How to Think About This (Analytical Frame)

Use a resource-security value chain lens: extraction (mining), processing (refining to battery grade), and manufacturing (cells and EVs). India’s weakness is concentrated in the middle, processing, where China is dominant. The strategic goal of nickel diplomacy is therefore to move up the chain through joint processing ventures, not just to lock in ore.

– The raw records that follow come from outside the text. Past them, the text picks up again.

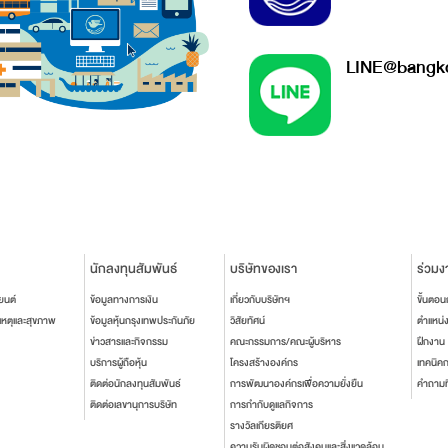
LINE@bangko
นักลงทุนสัมพันธ์
บริษัทของเรา
ร่วมง
ยนต์
ข้อมูลทางการเงิน
เกี่ยวกับบริษัทฯ
ขั้นตอ
เหตุและสุขภาพ
ข้อมูลหุ้นกรุงเทพประกันภัย
วิสัยทัศน์
ตำแหน่
ข่าวสารและกิจกรรม
คณะกรรมการ/คณะผู้บริหาร
ฝึกงาน
บริการผู้ถือหุ้น
โครงสร้างองค์กร
เทคนิค
ติดต่อนักลงทุนสัมพันธ์
การพัฒนาองค์กรเพื่อความยั่งยืน
คำถามท
ติดต่อเลขานุการบริษัท
การกำกับดูแลกิจการ
รางวัลเกียรติยศ
ความรับผิดชอบต่อสังคมและสิ่งแวดล้อม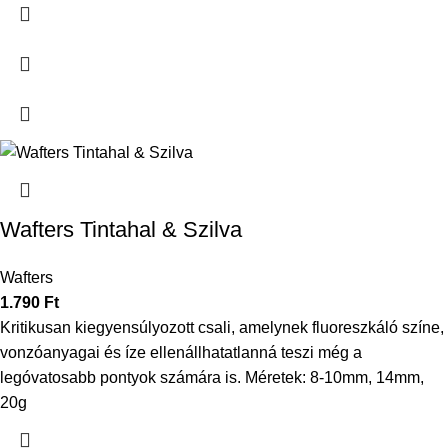
Wafters Tintahal & Szilva
Wafters
1.790
Ft
Kritikusan kiegyensúlyozott csali, amelynek fluoreszkáló színe,
vonzóanyagai és íze ellenállhatatlanná teszi még a
legóvatosabb pontyok számára is. Méretek: 8-10mm, 14mm,
20g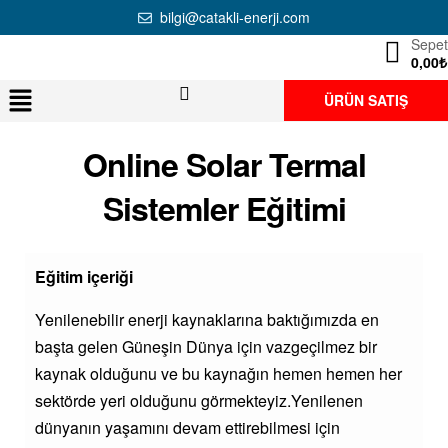
bilgi@catakli-enerji.com
Sepet
0,00
₺
ÜRÜN SATIŞ
Online Solar Termal
Sistemler Eğitimi
Eğitim içeriği
Yenilenebilir enerji kaynaklarına baktığımızda en
başta gelen Güneşin Dünya için vazgeçilmez bir
kaynak olduğunu ve bu kaynağın hemen hemen her
sektörde yeri olduğunu görmekteyiz.Yenilenen
dünyanın yaşamını devam ettirebilmesi için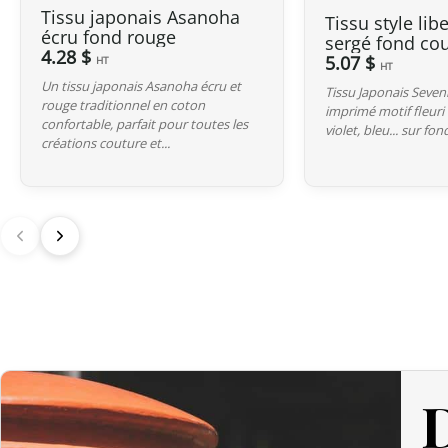
Tissu japonais Asanoha
Tissu style lib
écru fond rouge
sergé fond cou
4.28 $
5.07 $
HT
HT
Un tissu japonais Asanoha écru et
Tissu Japonais Seve
rouge traditionnel en coton
imprimé motif fleuri 
confortable, parfait pour toutes les
violet, bleu... sur fon
créations couture et...
D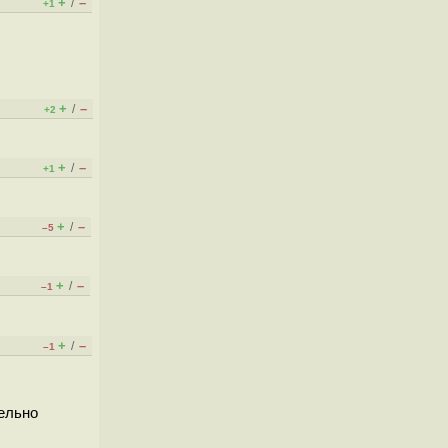
+
–
/
+1
+
–
/
+2
+
–
/
+1
+
–
/
–5
+
–
/
–1
+
–
/
–1
лельно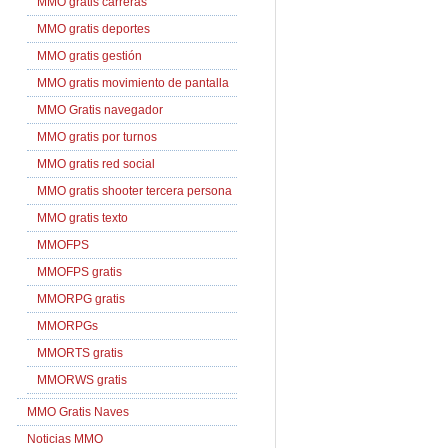
MMO gratis carreras
MMO gratis deportes
MMO gratis gestión
MMO gratis movimiento de pantalla
MMO Gratis navegador
MMO gratis por turnos
MMO gratis red social
MMO gratis shooter tercera persona
MMO gratis texto
MMOFPS
MMOFPS gratis
MMORPG gratis
MMORPGs
MMORTS gratis
MMORWS gratis
MMO Gratis Naves
Noticias MMO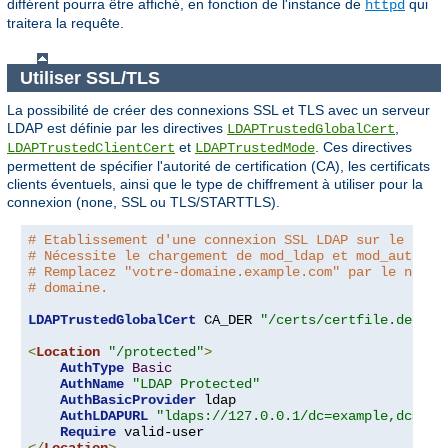
différent pourra être affiché, en fonction de l'instance de
qui
httpd
traitera la requête.
Utiliser SSL/TLS
La possibilité de créer des connexions SSL et TLS avec un serveur
LDAP est définie par les directives
,
LDAPTrustedGlobalCert
et
. Ces directives
LDAPTrustedClientCert
LDAPTrustedMode
permettent de spécifier l'autorité de certification (CA), les certificats
clients éventuels, ainsi que le type de chiffrement à utiliser pour la
connexion (none, SSL ou TLS/STARTTLS).
# Etablissement d'une connexion SSL LDAP sur le port
# Nécessite le chargement de mod_ldap et mod_authnz_
# Remplacez "votre-domaine.example.com" par le nom d
# domaine.
LDAPTrustedGlobalCert
 CA_DER 
"/certs/certfile.der"
<
Location
"/protected"
>
AuthType
Basic
AuthName
"LDAP Protected"
AuthBasicProvider
 ldap

AuthLDAPURL
"ldaps://127.0.0.1/dc=example,dc=com
Require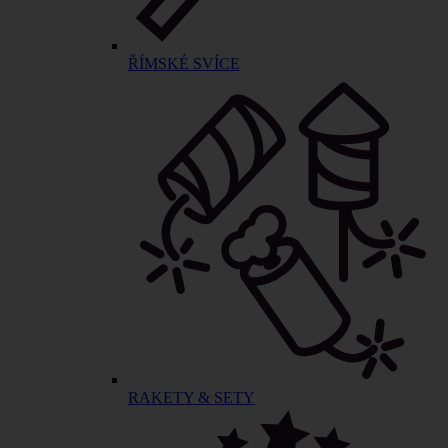
ŘÍMSKÉ SVÍCE
RAKETY & SETY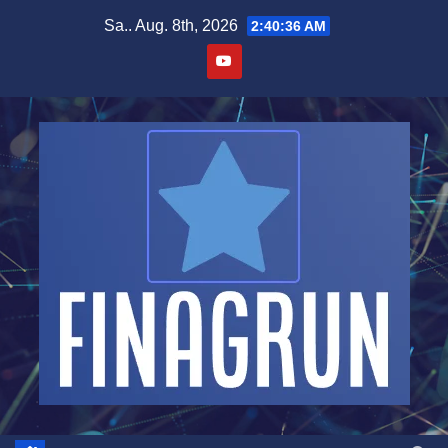
Zum
Sa.. Aug. 8th, 2026
2:40:37 AM
Inhalt
springen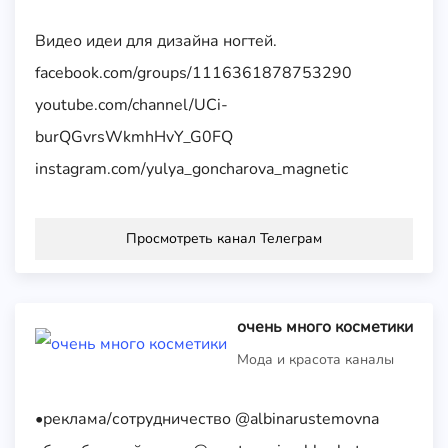
Видео идеи для дизайна ногтей.
facebook.com/groups/1116361878753290
youtube.com/channel/UCi-
burQGvrsWkmhHvY_G0FQ
instagram.com/yulya_goncharova_magnetic
Просмотреть канал Телеграм
очень много косметики
Мода и красота каналы
•реклама/сотрудничество @albinarustemovna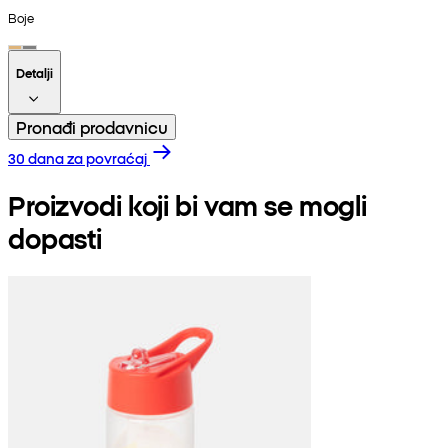
Boje
Detalji
Pronađi prodavnicu
30 dana za povraćaj
Proizvodi koji bi vam se mogli
dopasti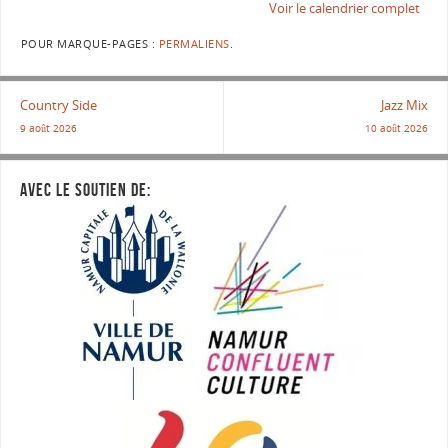
Voir le calendrier complet
POUR MARQUE-PAGES :
PERMALIENS
.
Country Side
Jazz Mix
9 août 2026
10 août 2026
AVEC LE SOUTIEN DE: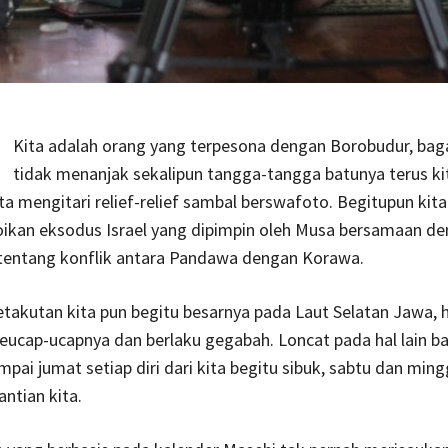
Kita adalah orang yang terpesona dengan Borobudur, ba
tidak menanjak sekalipun tangga-tangga batunya terus kit
a mengitari relief-relief sambal berswafoto. Begitupun kit
oikan eksodus Israel yang dipimpin oleh Musa bersamaan de
tentang konflik antara Pandawa dengan Korawa.
, ketakutan kita pun begitu besarnya pada Laut Selatan Jawa, 
eucap-ucapnya dan berlaku gegabah. Loncat pada hal lain b
ampai jumat setiap diri dari kita begitu sibuk, sabtu dan min
antian kita.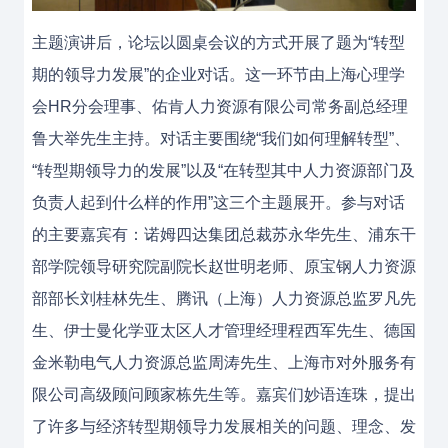
主题演讲后，论坛以圆桌会议的方式开展了题为“转型
期的领导力发展”的企业对话。这一环节由上海心理学
会HR分会理事、佑肯人力资源有限公司常务副总经理
鲁大举先生主持。对话主要围绕“我们如何理解转型”、
“转型期领导力的发展”以及“在转型其中人力资源部门及
负责人起到什么样的作用”这三个主题展开。参与对话
的主要嘉宾有：诺姆四达集团总裁苏永华先生、浦东干
部学院领导研究院副院长赵世明老师、原宝钢人力资源
部部长刘桂林先生、腾讯（上海）人力资源总监罗凡先
生、伊士曼化学亚太区人才管理经理程西军先生、德国
金米勒电气人力资源总监周涛先生、上海市对外服务有
限公司高级顾问顾家栋先生等。嘉宾们妙语连珠，提出
了许多与经济转型期领导力发展相关的问题、理念、发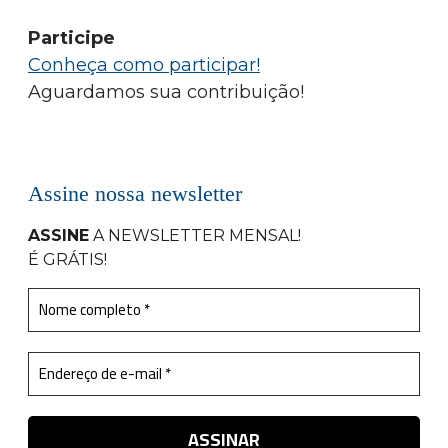
Participe
Conheça como participar!
Aguardamos sua contribuição!
Assine nossa newsletter
ASSINE
A NEWSLETTER MENSAL
!
É GRÁTIS!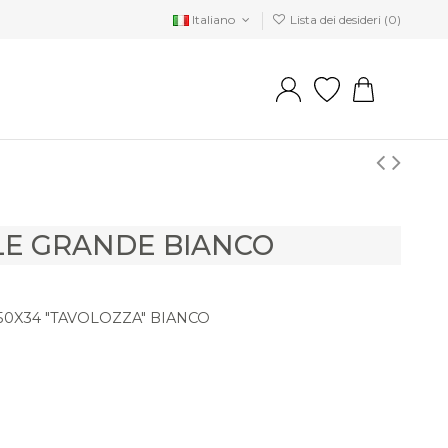
Italiano
Lista dei desideri (
0
)
LE GRANDE BIANCO
0X34 "TAVOLOZZA" BIANCO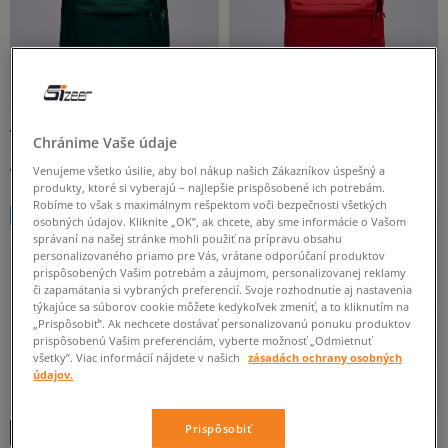
JANSPORT RUKSAK SUPERBREAK
JANSPORT RUKSAK SUPERBREAK
ONE
ONE
Chránime Vaše údaje
unisex
unisex
40 €
40 €
Venujeme všetko úsilie, aby bol nákup našich Zákazníkov úspešný a
produkty, ktoré si vyberajú – najlepšie prispôsobené ich potrebám.
Robíme to však s maximálnym rešpektom voči bezpečnosti všetkých
NEW
NEW
osobných údajov. Kliknite „OK”, ak chcete, aby sme informácie o Vašom
LEN ONLINE
správaní na našej stránke mohli použiť na prípravu obsahu
personalizovaného priamo pre Vás, vrátane odporúčaní produktov
prispôsobených Vašim potrebám a záujmom, personalizovanej reklamy
či zapamätania si vybraných preferencií. Svoje rozhodnutie aj nastavenia
týkajúce sa súborov cookie môžete kedykoľvek zmeniť, a to kliknutím na
„Prispôsobiť”. Ak nechcete dostávať personalizovanú ponuku produktov
prispôsobenú Vašim preferenciám, vyberte možnosť „Odmietnuť
všetky”. Viac informácií nájdete v našich
zásadách ochrany osobných
údajov.
Prispôsobiť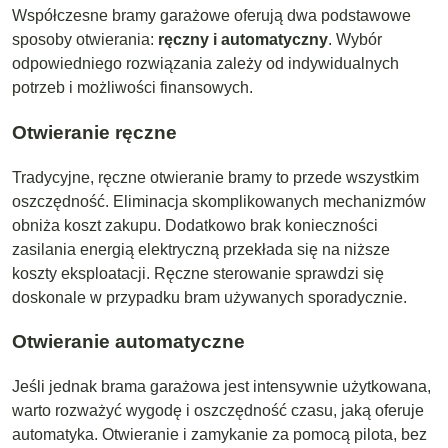
Współczesne bramy garażowe oferują dwa podstawowe
sposoby otwierania:
ręczny i automatyczny
. Wybór
odpowiedniego rozwiązania zależy od indywidualnych
potrzeb i możliwości finansowych.
Otwieranie ręczne
Tradycyjne, ręczne otwieranie bramy to przede wszystkim
oszczędność. Eliminacja skomplikowanych mechanizmów
obniża koszt zakupu. Dodatkowo brak konieczności
zasilania energią elektryczną przekłada się na niższe
koszty eksploatacji. Ręczne sterowanie sprawdzi się
doskonale w przypadku bram używanych sporadycznie.
Otwieranie automatyczne
Jeśli jednak brama garażowa jest intensywnie użytkowana,
warto rozważyć wygodę i oszczędność czasu, jaką oferuje
automatyka. Otwieranie i zamykanie za pomocą pilota, bez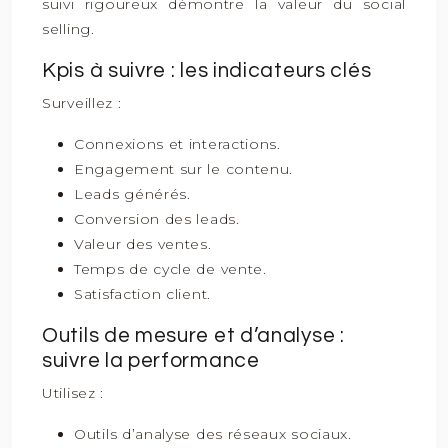
suivi rigoureux démontre la valeur du social
selling.
Kpis à suivre : les indicateurs clés
Surveillez :
Connexions et interactions.
Engagement sur le contenu.
Leads générés.
Conversion des leads.
Valeur des ventes.
Temps de cycle de vente.
Satisfaction client.
Outils de mesure et d’analyse :
suivre la performance
Utilisez :
Outils d’analyse des réseaux sociaux.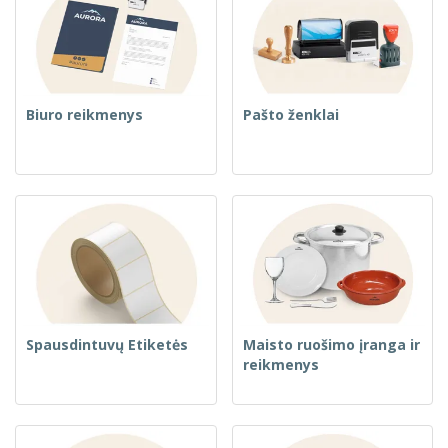
Biuro reikmenys
Pašto ženklai
Spausdintuvų Etiketės
Maisto ruošimo įranga ir
reikmenys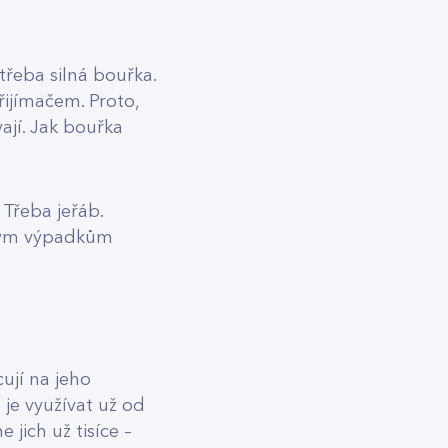
řeba silná bouřka.
ijímačem. Proto,
jí. Jak bouřka
Třeba jeřáb.
obým výpadkům
ují na jeho
 je využívat už od
jich už tisíce –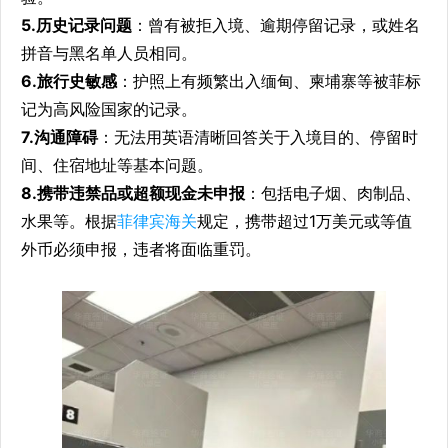
5.历史记录问题
：曾有被拒入境、逾期停留记录，或姓名
拼音与黑名单人员相同。
6.旅行史敏感
：护照上有频繁出入缅甸、柬埔寨等被菲标
记为高风险国家的记录。
7.沟通障碍
：无法用英语清晰回答关于入境目的、停留时
间、住宿地址等基本问题。
8.携带违禁品或超额现金未申报
：包括电子烟、肉制品、
水果等。根据
菲律宾海关
规定，携带超过1万美元或等值
外币必须申报，违者将面临重罚。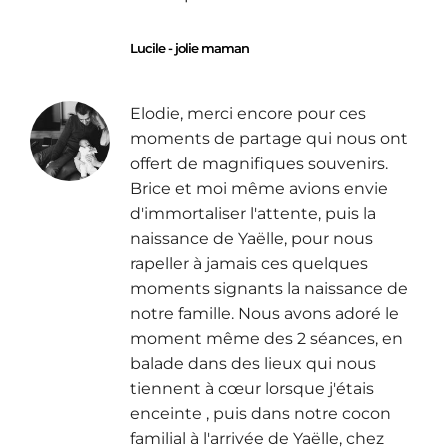
Lucile - jolie maman
Elodie, merci encore pour ces
moments de partage qui nous ont
offert de magnifiques souvenirs.
Brice et moi même avions envie
d'immortaliser l'attente, puis la
naissance de Yaëlle, pour nous
rapeller à jamais ces quelques
moments signants la naissance de
notre famille. Nous avons adoré le
moment même des 2 séances, en
balade dans des lieux qui nous
tiennent à cœur lorsque j'étais
enceinte , puis
dans notre cocon
familial à l'arrivée de Yaëlle, chez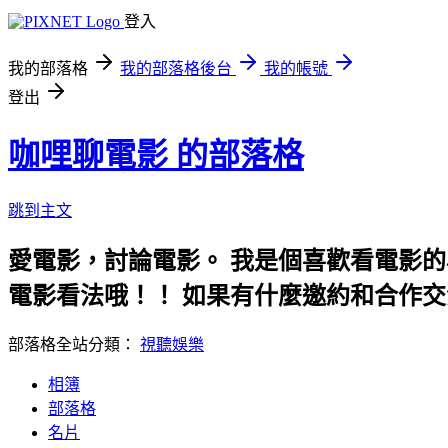
登入
我的部落格
我的部落格後台
我的帳號
登出
咖哩聊電影 的部落格
跳到主文
愛電影，討論電影。 我是個喜歡看電影的
電影看法哦！！ 如果有什麼邀約和合作交流
部落格全站分類：
視聽娛樂
相簿
部落格
名片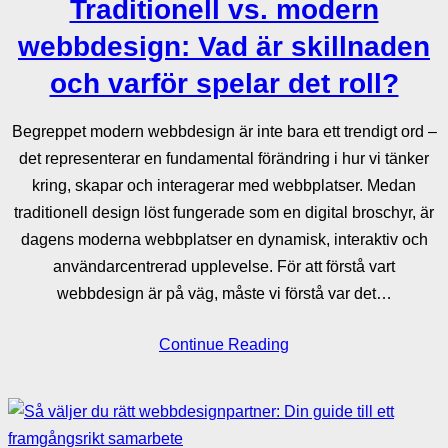
Traditionell vs. modern
webbdesign: Vad är skillnaden
och varför spelar det roll?
Begreppet modern webbdesign är inte bara ett trendigt ord –
det representerar en fundamental förändring i hur vi tänker
kring, skapar och interagerar med webbplatser. Medan
traditionell design löst fungerade som en digital broschyr, är
dagens moderna webbplatser en dynamisk, interaktiv och
användarcentrerad upplevelse. För att förstå vart
webbdesign är på väg, måste vi förstå var det…
Continue Reading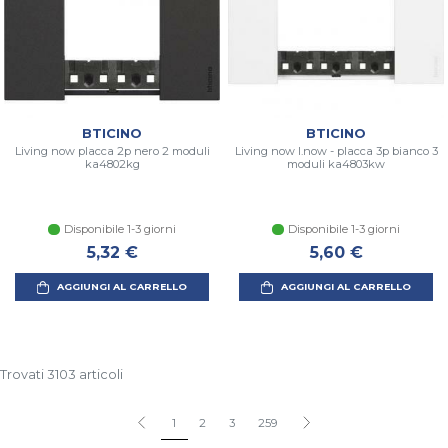
BTICINO
BTICINO
Living now placca 2p nero 2 moduli
Living now l.now - placca 3p bianco 3
ka4802kg
moduli ka4803kw
Disponibile 1-3 giorni
Disponibile 1-3 giorni
5,32 €
5,60 €
AGGIUNGI AL CARRELLO
AGGIUNGI AL CARRELLO
Trovati 3103 articoli
1
2
3
259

Overlay the diversification imperative: overdependence on any single supplier, especially a strategic competitor, is a vulnerability. Partnering with Indonesia is one node in a wider “friend-shoring” strategy that includes Australia, Africa and Latin America. The test of success is not one deal but a diversified, resilient portfolio.

The Diagram in Words

Picture a battery for an Indian electric car. Trace its supply chain backward: the cell factory in India, the refined nickel that feeds it, the mine in Sulawesi where the ore is dug, and, sitting astride the refining step, a Chinese-controlled bottleneck. Nickel diplomacy is the effort to route around that bottleneck: a new arrow running directly from Indonesian mines through India-Indonesia joint processing plants to Indian battery factories, so that the road from ore to EV no longer passes through a single strategic chokepoint.

Way Forward

  1. Pursue joint processing ventures. Move beyond raw-ore imports to India-Indonesia refining and battery-material joint ventures, using KABIL and private partners.
  2. Operationalise the Critical Mineral Mission. Fund overseas asset acquisition, strategic stockpiles and domestic recycling to reduce import dependence.
  3. Anchor in Act East. Deepen the Comprehensive Strategic Partnership across defence, maritime security and connectivity, giving minerals cooperation strategic depth.
  4. Diversify the portfolio. Complement Indonesia with Australia, Africa and Latin America to avoid a new single-source dependency.
  5. Invest in recycling and substitutes. Build urban-mining and battery-recycling capacity and support research into nickel-lean chemistries for long-term resilience.

PYQ Linkage and Practice

The theme extends UPSC’s interest in India’s Act East policy and resource security. UPSC Mains GS2 (2017): “‘The question of India’s Energy Security constitutes the most important part of India’s economic progress.’ Analyse India’s energy policy cooperation with West Asian countries.” maps directly onto resource diplomacy, while GS2 (2020) questions on India-ASEAN ties are equally relevant.

Practice question (Mains, 15 marks, 250 words): “Critical minerals are becoming central to India’s energy and manufacturing security. In the light of India-Indonesia cooperation, examine how minerals diplomacy strengthens India’s Act East policy and supply-chain resilience.”